Since we are over halfway through the semester and are all highly focused on our academics during the push towards finals, I thought I would use this week’s column to discuss a recent article in the Spec (titled “Black Enrollment at Columbia Tops Ivy League for Third Year in a Row” from Dec. 8, 2008) about the student body and the Core Curriculum. I was so pleased to learn that half of the students at Columbia consider themselves people of color and that Columbia has more black students than any other Ivy League university. This news reflects what I see on campus and in my classes—that the student body is now much more representative of the national population. But ironically, even though the student body has changed, the education offered at Columbia has not evolved along with it.
To be fair, there is a graduate program in Latino Studies, and there is an African Studies department for undergraduate students as well as degree and language studies programs aimed at Asian students or those interested in Asian studies. The Core has evolved enough to allow room for Eastern music, Eastern art, and a “non-Western cultures” requirement, but I would hardly call the Core multicultural or postmodern in its allowance of a multiplicity of voices. Two required classes do not make for a global education.
It seems odd to me that Columbia focuses so much on the diversity of its students and touts the importance of building a global community but will not widen the Core to include canonical texts from non-Western cultures. What are the implications of a mandated Core that is Eurocentric, particularly when it is aimed at a student body that is no longer dominated by people of European descent?
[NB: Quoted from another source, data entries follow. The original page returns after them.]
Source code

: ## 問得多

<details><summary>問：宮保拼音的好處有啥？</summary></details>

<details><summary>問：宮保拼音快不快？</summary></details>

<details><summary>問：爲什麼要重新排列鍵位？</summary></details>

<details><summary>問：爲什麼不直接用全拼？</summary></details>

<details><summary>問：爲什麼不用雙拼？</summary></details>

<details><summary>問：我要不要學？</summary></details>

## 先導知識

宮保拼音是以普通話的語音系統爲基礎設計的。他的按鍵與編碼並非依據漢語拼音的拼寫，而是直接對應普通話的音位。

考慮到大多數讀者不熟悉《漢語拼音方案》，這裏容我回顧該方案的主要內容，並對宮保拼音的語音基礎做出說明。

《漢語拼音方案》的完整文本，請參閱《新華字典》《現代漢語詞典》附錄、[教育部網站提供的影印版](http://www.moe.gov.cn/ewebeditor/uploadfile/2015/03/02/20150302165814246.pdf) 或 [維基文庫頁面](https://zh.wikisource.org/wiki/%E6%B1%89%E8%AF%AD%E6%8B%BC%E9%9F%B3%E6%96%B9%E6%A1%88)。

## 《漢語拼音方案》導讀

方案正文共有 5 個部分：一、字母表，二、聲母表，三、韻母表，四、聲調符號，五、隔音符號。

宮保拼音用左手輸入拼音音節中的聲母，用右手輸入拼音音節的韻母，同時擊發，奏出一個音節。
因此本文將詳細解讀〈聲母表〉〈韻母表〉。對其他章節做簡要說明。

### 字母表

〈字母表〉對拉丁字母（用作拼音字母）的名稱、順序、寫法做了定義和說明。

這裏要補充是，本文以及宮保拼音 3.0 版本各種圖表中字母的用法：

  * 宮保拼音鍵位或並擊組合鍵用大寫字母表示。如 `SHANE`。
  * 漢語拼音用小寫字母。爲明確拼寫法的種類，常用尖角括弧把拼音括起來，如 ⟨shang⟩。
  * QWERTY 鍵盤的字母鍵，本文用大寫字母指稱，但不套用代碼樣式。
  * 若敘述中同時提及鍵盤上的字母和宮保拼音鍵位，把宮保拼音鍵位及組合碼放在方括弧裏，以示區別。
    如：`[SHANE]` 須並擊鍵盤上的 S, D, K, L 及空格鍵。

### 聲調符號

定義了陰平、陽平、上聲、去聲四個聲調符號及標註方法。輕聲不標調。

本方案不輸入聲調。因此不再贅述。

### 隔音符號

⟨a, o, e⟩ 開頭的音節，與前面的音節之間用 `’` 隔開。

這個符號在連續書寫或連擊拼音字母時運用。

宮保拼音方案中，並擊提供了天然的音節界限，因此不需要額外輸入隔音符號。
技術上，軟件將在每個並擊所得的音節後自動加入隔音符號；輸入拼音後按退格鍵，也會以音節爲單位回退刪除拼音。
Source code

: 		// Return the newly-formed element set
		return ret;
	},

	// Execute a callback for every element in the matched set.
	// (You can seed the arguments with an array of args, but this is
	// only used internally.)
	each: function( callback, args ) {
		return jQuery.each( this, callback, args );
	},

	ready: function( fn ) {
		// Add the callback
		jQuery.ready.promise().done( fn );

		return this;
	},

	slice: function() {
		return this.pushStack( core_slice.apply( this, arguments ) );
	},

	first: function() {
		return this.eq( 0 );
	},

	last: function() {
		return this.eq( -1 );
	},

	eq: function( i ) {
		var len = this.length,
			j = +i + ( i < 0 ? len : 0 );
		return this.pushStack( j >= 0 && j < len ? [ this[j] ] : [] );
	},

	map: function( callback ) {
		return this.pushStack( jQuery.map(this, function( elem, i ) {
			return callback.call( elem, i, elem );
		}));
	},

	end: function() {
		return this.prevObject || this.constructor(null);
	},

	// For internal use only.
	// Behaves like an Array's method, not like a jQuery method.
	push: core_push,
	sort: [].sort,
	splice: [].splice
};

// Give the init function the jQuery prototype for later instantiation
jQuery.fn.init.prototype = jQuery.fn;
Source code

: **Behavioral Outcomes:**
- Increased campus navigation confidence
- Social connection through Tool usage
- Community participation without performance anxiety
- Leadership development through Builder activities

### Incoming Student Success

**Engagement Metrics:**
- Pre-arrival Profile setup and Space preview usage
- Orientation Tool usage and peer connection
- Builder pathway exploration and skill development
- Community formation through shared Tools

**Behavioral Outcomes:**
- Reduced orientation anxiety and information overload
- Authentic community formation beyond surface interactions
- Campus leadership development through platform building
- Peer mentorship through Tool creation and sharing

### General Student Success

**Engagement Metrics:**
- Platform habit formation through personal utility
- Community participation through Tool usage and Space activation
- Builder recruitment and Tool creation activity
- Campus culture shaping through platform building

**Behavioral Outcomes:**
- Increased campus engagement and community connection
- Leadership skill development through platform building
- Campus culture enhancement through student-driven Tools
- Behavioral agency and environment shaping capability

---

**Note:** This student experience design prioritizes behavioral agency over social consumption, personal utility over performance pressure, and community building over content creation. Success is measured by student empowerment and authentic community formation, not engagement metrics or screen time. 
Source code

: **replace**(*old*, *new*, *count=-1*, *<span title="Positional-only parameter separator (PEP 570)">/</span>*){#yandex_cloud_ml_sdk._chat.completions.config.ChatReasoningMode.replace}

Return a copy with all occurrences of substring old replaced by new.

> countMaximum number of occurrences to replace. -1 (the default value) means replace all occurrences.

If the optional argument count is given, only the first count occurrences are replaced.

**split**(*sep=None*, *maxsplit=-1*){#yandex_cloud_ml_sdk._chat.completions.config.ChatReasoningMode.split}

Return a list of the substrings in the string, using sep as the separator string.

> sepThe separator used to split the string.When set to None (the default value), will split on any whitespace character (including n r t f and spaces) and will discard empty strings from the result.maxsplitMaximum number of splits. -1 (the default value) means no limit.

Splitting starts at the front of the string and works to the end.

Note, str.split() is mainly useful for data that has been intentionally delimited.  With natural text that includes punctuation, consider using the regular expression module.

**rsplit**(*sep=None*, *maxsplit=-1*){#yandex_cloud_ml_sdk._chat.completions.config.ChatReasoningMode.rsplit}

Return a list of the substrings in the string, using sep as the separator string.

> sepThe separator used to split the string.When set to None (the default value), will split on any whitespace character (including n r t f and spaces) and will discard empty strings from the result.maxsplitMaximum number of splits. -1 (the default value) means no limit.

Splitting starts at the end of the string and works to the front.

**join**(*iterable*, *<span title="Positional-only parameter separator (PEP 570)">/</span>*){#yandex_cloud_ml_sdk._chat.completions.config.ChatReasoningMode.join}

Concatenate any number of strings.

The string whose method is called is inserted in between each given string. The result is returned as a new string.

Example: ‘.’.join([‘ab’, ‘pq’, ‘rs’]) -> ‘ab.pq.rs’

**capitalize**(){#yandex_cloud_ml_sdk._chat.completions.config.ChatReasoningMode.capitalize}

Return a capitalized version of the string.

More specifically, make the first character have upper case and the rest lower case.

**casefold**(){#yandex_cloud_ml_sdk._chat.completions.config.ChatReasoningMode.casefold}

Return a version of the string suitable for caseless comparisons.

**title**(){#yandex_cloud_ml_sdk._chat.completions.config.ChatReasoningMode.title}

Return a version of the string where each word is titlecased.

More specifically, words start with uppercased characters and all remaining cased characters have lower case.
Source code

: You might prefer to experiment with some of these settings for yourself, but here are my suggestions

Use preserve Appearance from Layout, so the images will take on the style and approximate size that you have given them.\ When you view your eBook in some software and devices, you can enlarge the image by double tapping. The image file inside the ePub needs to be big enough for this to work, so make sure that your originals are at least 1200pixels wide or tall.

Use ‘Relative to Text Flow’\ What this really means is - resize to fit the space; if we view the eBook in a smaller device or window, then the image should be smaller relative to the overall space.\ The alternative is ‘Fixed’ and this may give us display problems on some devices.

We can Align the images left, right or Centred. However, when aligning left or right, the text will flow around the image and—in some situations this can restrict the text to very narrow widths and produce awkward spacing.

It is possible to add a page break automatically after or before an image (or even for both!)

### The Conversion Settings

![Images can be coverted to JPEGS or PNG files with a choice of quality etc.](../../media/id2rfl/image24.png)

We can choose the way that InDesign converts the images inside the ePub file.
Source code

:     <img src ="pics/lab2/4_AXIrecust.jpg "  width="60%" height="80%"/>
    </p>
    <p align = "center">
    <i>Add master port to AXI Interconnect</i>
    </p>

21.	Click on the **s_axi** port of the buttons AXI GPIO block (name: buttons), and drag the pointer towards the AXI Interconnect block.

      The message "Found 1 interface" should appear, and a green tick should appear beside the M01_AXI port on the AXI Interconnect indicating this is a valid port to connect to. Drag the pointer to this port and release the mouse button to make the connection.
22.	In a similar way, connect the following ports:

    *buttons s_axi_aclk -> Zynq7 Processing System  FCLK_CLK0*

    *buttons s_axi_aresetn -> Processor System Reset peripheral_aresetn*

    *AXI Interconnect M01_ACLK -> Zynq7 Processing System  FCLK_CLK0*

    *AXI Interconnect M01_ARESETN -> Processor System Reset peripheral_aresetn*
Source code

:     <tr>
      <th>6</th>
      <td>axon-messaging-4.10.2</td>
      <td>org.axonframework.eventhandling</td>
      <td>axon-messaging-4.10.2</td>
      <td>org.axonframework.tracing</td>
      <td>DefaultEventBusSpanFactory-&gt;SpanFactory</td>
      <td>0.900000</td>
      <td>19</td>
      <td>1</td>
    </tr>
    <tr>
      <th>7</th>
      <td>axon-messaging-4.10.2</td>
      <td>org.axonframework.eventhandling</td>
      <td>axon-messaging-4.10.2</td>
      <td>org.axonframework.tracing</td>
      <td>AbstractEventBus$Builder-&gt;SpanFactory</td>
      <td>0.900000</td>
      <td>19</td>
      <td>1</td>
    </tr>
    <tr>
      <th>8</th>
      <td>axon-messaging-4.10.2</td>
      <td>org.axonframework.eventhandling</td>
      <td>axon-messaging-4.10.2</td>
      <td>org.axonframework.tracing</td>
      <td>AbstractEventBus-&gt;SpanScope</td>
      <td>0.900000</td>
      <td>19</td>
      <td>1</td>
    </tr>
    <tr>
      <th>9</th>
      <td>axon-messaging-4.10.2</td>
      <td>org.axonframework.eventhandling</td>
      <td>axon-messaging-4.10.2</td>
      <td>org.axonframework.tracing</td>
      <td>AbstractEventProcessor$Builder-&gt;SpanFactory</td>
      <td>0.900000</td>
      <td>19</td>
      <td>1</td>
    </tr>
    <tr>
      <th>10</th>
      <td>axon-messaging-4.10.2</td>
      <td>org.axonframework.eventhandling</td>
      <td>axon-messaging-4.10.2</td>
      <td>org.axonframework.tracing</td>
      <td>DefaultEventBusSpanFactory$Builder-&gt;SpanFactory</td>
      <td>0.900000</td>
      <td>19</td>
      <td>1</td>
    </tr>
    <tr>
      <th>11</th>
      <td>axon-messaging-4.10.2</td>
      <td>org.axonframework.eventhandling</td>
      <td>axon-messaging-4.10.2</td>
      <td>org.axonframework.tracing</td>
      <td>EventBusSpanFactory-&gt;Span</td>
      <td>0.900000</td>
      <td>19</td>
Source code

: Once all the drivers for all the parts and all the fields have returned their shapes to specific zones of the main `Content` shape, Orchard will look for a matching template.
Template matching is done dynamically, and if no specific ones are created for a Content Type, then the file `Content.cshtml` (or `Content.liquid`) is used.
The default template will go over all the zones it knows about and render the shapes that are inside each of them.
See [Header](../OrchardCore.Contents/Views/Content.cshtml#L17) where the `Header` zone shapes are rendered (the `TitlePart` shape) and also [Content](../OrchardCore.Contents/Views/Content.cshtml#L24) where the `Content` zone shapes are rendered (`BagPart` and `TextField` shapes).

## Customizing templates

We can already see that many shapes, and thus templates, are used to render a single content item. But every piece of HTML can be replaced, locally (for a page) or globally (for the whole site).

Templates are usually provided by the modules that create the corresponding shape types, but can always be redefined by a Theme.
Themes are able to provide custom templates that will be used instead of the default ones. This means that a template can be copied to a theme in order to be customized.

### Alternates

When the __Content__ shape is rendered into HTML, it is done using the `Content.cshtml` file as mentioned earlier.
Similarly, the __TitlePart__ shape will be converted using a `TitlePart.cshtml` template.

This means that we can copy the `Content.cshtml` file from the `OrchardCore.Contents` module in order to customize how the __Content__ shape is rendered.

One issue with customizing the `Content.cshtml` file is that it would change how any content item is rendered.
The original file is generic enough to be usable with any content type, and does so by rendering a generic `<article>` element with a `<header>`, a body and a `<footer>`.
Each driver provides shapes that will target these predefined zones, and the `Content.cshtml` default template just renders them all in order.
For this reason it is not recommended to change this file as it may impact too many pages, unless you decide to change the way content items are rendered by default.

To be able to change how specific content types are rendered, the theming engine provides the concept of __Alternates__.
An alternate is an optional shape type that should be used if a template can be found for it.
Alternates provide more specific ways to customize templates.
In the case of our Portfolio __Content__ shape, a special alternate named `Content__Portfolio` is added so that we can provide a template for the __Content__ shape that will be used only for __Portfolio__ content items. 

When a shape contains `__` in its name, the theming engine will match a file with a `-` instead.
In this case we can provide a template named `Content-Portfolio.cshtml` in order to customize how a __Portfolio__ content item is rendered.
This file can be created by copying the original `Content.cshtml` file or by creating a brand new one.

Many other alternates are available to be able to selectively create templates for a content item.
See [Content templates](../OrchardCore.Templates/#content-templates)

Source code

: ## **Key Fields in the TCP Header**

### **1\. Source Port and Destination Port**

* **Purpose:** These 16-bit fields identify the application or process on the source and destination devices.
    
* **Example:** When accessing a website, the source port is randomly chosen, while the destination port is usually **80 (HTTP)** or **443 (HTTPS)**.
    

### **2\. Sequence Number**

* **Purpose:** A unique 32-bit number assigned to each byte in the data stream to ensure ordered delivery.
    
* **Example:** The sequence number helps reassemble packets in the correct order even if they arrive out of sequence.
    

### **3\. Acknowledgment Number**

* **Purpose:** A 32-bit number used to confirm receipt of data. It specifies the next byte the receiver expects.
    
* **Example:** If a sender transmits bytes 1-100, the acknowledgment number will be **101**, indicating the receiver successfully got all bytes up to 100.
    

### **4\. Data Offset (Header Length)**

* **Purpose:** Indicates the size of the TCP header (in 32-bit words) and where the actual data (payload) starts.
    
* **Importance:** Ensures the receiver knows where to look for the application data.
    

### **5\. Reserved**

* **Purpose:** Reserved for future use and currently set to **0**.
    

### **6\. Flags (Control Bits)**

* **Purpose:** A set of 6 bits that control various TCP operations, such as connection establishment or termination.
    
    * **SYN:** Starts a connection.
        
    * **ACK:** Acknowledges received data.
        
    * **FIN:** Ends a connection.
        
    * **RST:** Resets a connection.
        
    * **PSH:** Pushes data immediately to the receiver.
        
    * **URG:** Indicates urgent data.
I think this is where the relationship between the Core and the student body becomes tricky. The politics of education are murky at best. Columbia has a wide variety of elective classes and programs geared towards people of color and of non-Western descent, but these are simply electives. The Core, the mandated knowledge that we as students must all hold in common, is decidedly not diverse and is not keeping with the values that the University tries to purport. If Columbia strives to be global by recruiting faculty and students from diverse backgrounds, then it logically follows that part of that striving should also be reflected in the common pool of knowledge given to the students. For the University to have a core solely rooted in European culture with a student body that is racially and ethnically diverse is to imply that students of color are intellectually worthy of studying European culture but do not come from cultures that deserve the honor of mandated knowledge. The politics of the Core Curriculum create a power relationship between the students and the education offered to them that places the students in an inferior position. It suggests that students of color should feel grateful to be part of Columbia and to partake of the “classical” education that it offers, but they should not expect to have their own cultures and racial experiences validated except through the lens of European culture and history.
The Core Curriculum has been controversial for a long time at Columbia. As recently as last year, there was a hunger strike to try to spur President Bollinger to intervene and reshape the Core to reflect the values of global and multicultural education. As of today, the Core remains fundamentally unchanged. And I think Columbia will hold to this stance. Whatever change has come in the Core has come slowly and has lagged drastically behind the evolution of the diversity of the student body. Barring the occurrence of protests similar to those that took place on campus in the 1960s during the Civil Rights Movement, I do not think the administration will respond.
I am not advocating any kind of violence or disruptive activity on campus, but because the politics of the Core are an issue of power and control, I do not think any kind of change will be implemented unless students take a firm stand. The Civil Rights protests on campus brought the University to a halt, and I think an important lesson to be taken from those actions—that the University exists to serve the needs of its students, as students choose to attend and to pay tuition. Ultimately, it is our University and our education, and, to paraphrase Malcolm X, power is never given, but taken. If Malcolm’s words ring true and are relevant, then it is our job as students to remember the impact we can have and the importance of what we learn while we are here.